Directive: I need all of the entries printed exactly.

Dataset entries
= = = =
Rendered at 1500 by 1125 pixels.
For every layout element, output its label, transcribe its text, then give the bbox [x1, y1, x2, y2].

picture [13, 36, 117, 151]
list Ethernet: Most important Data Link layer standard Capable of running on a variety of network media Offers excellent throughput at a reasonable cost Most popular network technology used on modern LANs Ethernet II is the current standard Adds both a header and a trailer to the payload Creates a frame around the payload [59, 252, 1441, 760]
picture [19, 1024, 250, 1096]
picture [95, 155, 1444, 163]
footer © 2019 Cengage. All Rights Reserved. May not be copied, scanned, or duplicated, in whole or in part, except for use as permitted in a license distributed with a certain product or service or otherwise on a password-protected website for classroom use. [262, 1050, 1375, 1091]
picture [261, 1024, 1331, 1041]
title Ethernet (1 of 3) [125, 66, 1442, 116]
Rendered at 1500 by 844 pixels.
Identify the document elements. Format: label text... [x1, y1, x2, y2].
= = = =
Finished task:
Rendered at 1500 by 1125 pixels.
For every layout element, output its label, transcribe its text, then give the bbox [x1, y1, x2, y2].

picture [13, 36, 117, 151]
list Ethernet: Most important Data Link layer standard Capable of running on a variety of network media Offers excellent throughput at a reasonable cost Most popular network technology used on modern LANs Ethernet II is the current standard Adds both a header and a trailer to the payload Creates a frame around the payload [59, 252, 1441, 760]
picture [19, 1024, 250, 1096]
picture [95, 155, 1444, 163]
footer © 2019 Cengage. All Rights Reserved. May not be copied, scanned, or duplicated, in whole or in part, except for use as permitted in a license distributed with a certain product or service or otherwise on a password-protected website for classroom use. [262, 1050, 1375, 1091]
picture [261, 1024, 1331, 1041]
title Ethernet (1 of 3) [125, 66, 1442, 116]
Rendered at 1500 by 844 pixels.
Identify the document elements. Format: label text... [x1, y1, x2, y2].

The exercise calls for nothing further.